Message withdrawn at poster's request.

HillyWallaby · 10/03/2012 14:30

Blimey Hellboy he sounds a nightmare. Shock

boredandrestless · 10/03/2012 14:35

Bin him and be prepared for him to up his stalker activities.

Hellboy · 10/03/2012 14:36

He really was Hilly. I was with him for 4 years aswell. Thought he just really really liked me and put up with it but something just clicked and I realised it wasnt really me he liked, he just liked having a girlfriend he could control.

I actually heard a few years later he had been in prison briefly for GBH, it wouldnt have surprised me if it was against another female Sad

AndLibbyMakesThree · 10/03/2012 14:41

Reading your post, I just wonder ... do you actually like this man? Do you want to be with him? Because the impression I get is that you don't particularly like him. In which case, I'd just finish it - there doesn't seem to be any point in carrying on.
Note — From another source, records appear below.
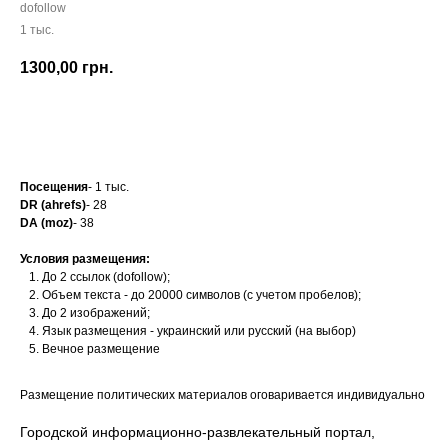
dofollow
1 тыс.
1300,00
грн.
Заказать
Посещения
- 1 тыс.
DR (ahrefs)
- 28
DA (moz)
- 38
Условия размещения:
До 2 ссылок (dofollow);
Объем текста - до 20000 символов (с учетом пробелов);
До 2 изображений;
Язык размещения - украинский или русский (на выбор)
Вечное размещение
Размещение политических материалов оговаривается индивидуально
Городской информационно-развлекательный портал,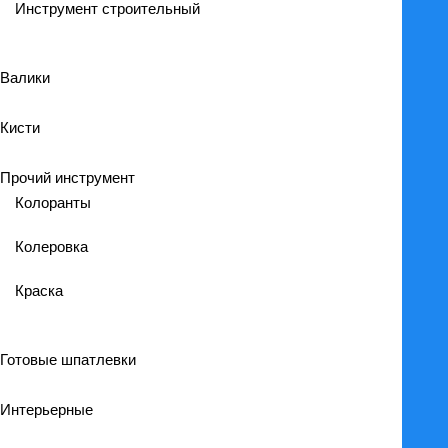
Инструмент строительный
Валики
Кисти
Прочий инструмент
Колоранты
Колеровка
Краска
Готовые шпатлевки
Интерьерные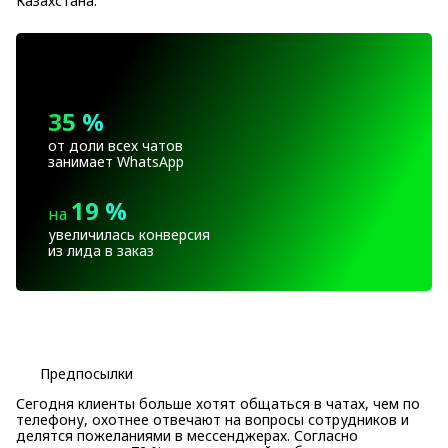
Казахстана.
35 %
от доли всех чатов
занимает WhatsApp
19 %
на
увеличилась конверсия
из лида в заказ
Предпосылки
Сегодня клиенты больше хотят общаться в чатах, чем по
телефону, охотнее отвечают на вопросы сотрудников и
делятся пожеланиями в мессенджерах. Согласно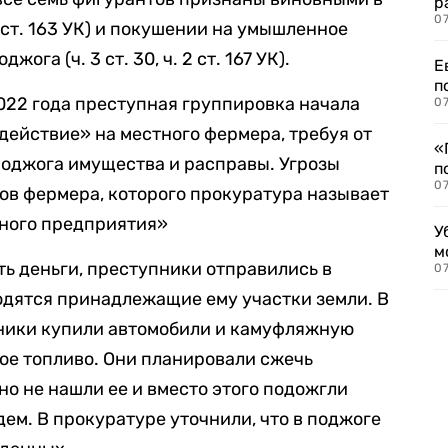
р
07
3 ст. 163 УК) и покушении на умышленное
га (ч. 3 ст. 30, ч. 2 ст. 167 УК).
Е
п
2022 года преступная группировка начала
07
действие» на местного фермера, требуя от
«
 поджога имущества и расправы. Угрозы
п
07
ов фермера, которого прокуратура называет
ного предприятия»
У
м
ть деньги, преступники отправились в
07
одятся принадлежащие ему участки земли. В
ники купили автомобили и камуфляжную
ное топливо. Они планировали сжечь
но не нашли ее и вместо этого подожгли
дем. В прокуратуре уточнили, что в поджоге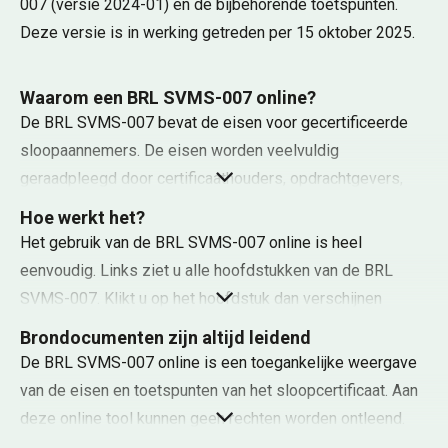
007 (versie 2024-01) en de bijbehorende toetspunten.
Deze versie is in werking getreden per 15 oktober 2025.
Waarom een BRL SVMS-007 online?
De BRL SVMS-007 bevat de eisen voor gecertificeerde
sloopaannemers. De eisen worden veelvuldig
geraadpleegd door certificaathouders, opdrachtgevers,
toezichthouders en certificatie-instellingen. Vaak ook in
Hoe werkt het?
combinatie met de toetspuntenlijst in SVMS-009.
Het gebruik van de BRL SVMS-007 online is heel
eenvoudig. Links ziet u alle hoofdstukken van de BRL
Om het raadplegen en lezen van de eisen te
SVMS-007. Klikt u op het hoofdstuk dan verschijnen
vergemakkelijken, is BRL SVMS-007 online ontwikkeld.
daaronder de bijbehorende paragrafen en eventuele
Brondocumenten zijn altijd leidend
Dit is een handige tool die de eisen aan het
subparagrafen. Vervolgens klikt u op de
De BRL SVMS-007 online is een toegankelijke weergave
sloopcertificaat en
(sub)paragraaf waarvan u de normtekst of de toetspunten
van de eisen en toetspunten van het sloopcertificaat. Aan
de toetspunten overzichtelijk weergeeft, waardoor u
wilt inzien. Rechts verschijnt de normtekst. Bovenaan ziet
deze online tool kunnen geen rechten worden ontleend.
deze snel en eenvoudig digitaal kunt raadplegen. U heeft
u drie tabbladen: Normtekst, Toetspunten en
De
brondocumenten
zoals deze zijn vastgelegd door het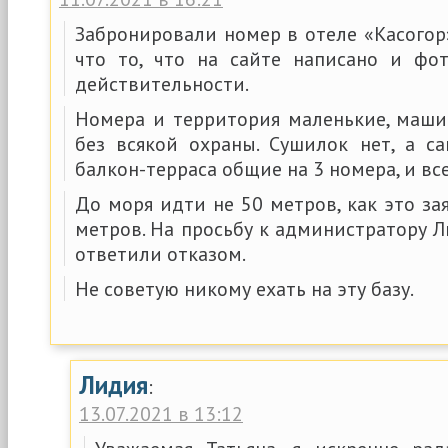
Забронировали номер в отеле «Касогор».
что то, что на сайте написано и фо
действительности.
Номера и территория маленькие, маши
без всякой охраны. Сушилок нет, а са
балкон-терраса общие на 3 номера, и все
До моря идти не 50 метров, как это зая
метров. На просьбу к администратору 
ответили отказом.
Не советую никому ехать на эту базу.
Лидия
:
13.07.2021 в 13:12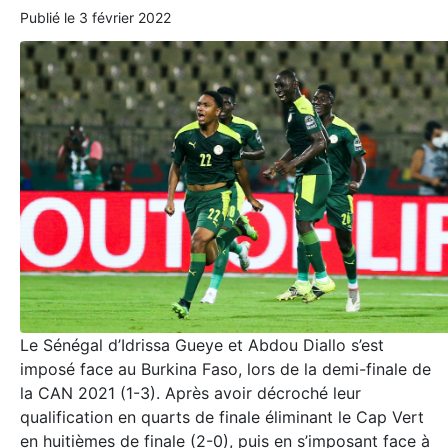
Publié le
3 février 2022
Le Sénégal d’Idrissa Gueye et Abdou Diallo s’est
imposé face au Burkina Faso, lors de la demi-finale de
la CAN 2021 (1-3). Après avoir décroché leur
qualification en quarts de finale éliminant le Cap Vert
en huitièmes de finale (2-0), puis en s’imposant face à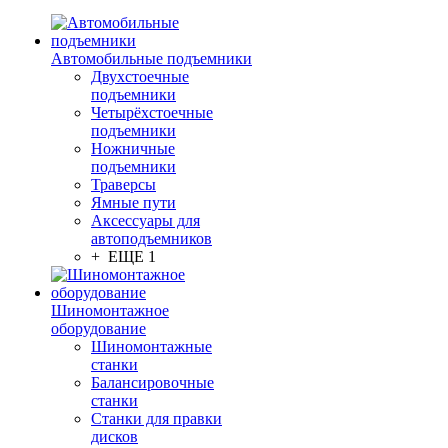
Автомобильные подъемники
Двухстоечные
подъемники
Четырёхстоечные
подъемники
Ножничные
подъемники
Траверсы
Ямные пути
Аксессуары для
автоподъемников
+ ЕЩЕ 1
Шиномонтажное
оборудование
Шиномонтажные
станки
Балансировочные
станки
Станки для правки
дисков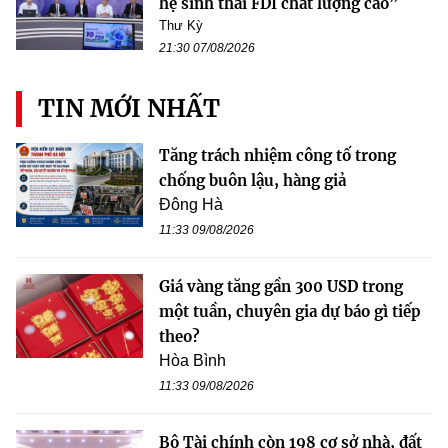
hệ sinh thái FDI chất lượng cao”
Thư Kỳ
21:30 07/08/2026
TIN MỚI NHẤT
Tăng trách nhiệm công tố trong
chống buôn lậu, hàng giả
Đông Hà
11:33 09/08/2026
Giá vàng tăng gần 300 USD trong
một tuần, chuyên gia dự báo gì tiếp
theo?
Hòa Bình
11:33 09/08/2026
Bộ Tài chính còn 198 cơ sở nhà, đất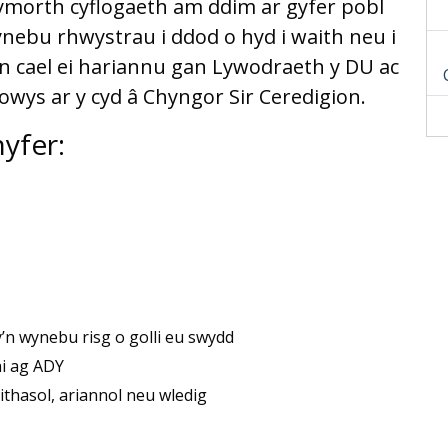
cymorth cyflogaeth am ddim ar gyfer pobl
nebu rhwystrau i ddod o hyd i waith neu i
n cael ei hariannu gan Lywodraeth y DU ac
owys ar y cyd â Chyngor Sir Ceredigion.
hyfer:
y’n wynebu risg o golli eu swydd
ai ag ADY
thasol, ariannol neu wledig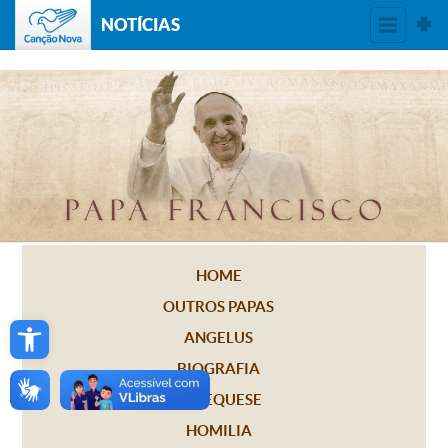
NOTÍCIAS
HOME
OUTROS PAPAS
Open toolbar
ANGELUS
BIOGRAFIA
CATEQUESE
HOMILIA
But if you do like him, but just need a bit more space, perhaps give him one more chance (maybe tonight). Then if he turns up where you are, I guess it will show that he's not willing to let you spend time without him, and that will be your answer.

Alliwantisaroomsomewhere · 10/03/2012 14:42

Get rid of him. You have posted about this knob before. It will not get better - it will only get worse. Believe everyone who is telling you this!!

JustHecate · 10/03/2012 14:49

I forgot to add - it's not flattering on any level that he does this, It's not evidence of how he feels about you, it's not romantic that he wants to be with you, he's not showing you that you're the centre of his universe...

or any of the other ways that people convince themselves that a prize pillock is worth keeping in their life.

shinecrazydiamond · 10/03/2012 14:51

Are you the poster who posts REGULARLY about this guy in various names and doesn't take anyone's advice?

shinecrazydiamond · 10/03/2012 14:52

On a re read, yes you are.

It's very boring... you know what to do

RedFlagFlying · 10/03/2012 14:55

Stalkerish an suffocating.

Boomerwang · 10/03/2012 14:56

I don't think he's being controlling per se, but that he'd like SOME control. He's very insecure and the problem with that is he's pushing you away, which makes him more insecure and pushes you further away. I've had exactly the same thing. I had no idea just how stressed out I was about my ex's constant tab keeping until I finally said enough was enough and I dumped him.

I felt so, so free and happy afterwards. I enjoyed being single for quite a while.

I actually think you'd be doing him a kindness to end this relationship, I don't believe it's going to get better.

Boston2Step · 10/03/2012 15:35

Op, what are you going to do about him?

skateboarder · 10/03/2012 15:43

Get rid. Sounds like an ex of mine who was a violent control freak. He controlled me and i lost a large number of friends who i needed when i wanted help to leave him.

Pandemoniaa · 10/03/2012 15:54

I'd give him the heave-ho. If you can't stand his attentions now, what sort of future would you have if he turned into a real, living with sort of partner? Because he isn't going to get better, is he?

Cut your losses, enjoy some time and space on your own and look for someone who doesn't want to control your every move next time.

solidgoldbrass · 10/03/2012 17:02

Bear in mind that men like this deserve a good kick in the cock, not kindness and understanding. People who are clingy, whiny, smothering and controlling, male or female, should be firmly told to get over it, or dumped on their sorry arses. You should never indulge Klingons, it only makes them worse and their behaviour is wrong.

ChaoticAngel · 10/03/2012 17:19

Grin @ klingons

OP end it, this man isn't going to get any better.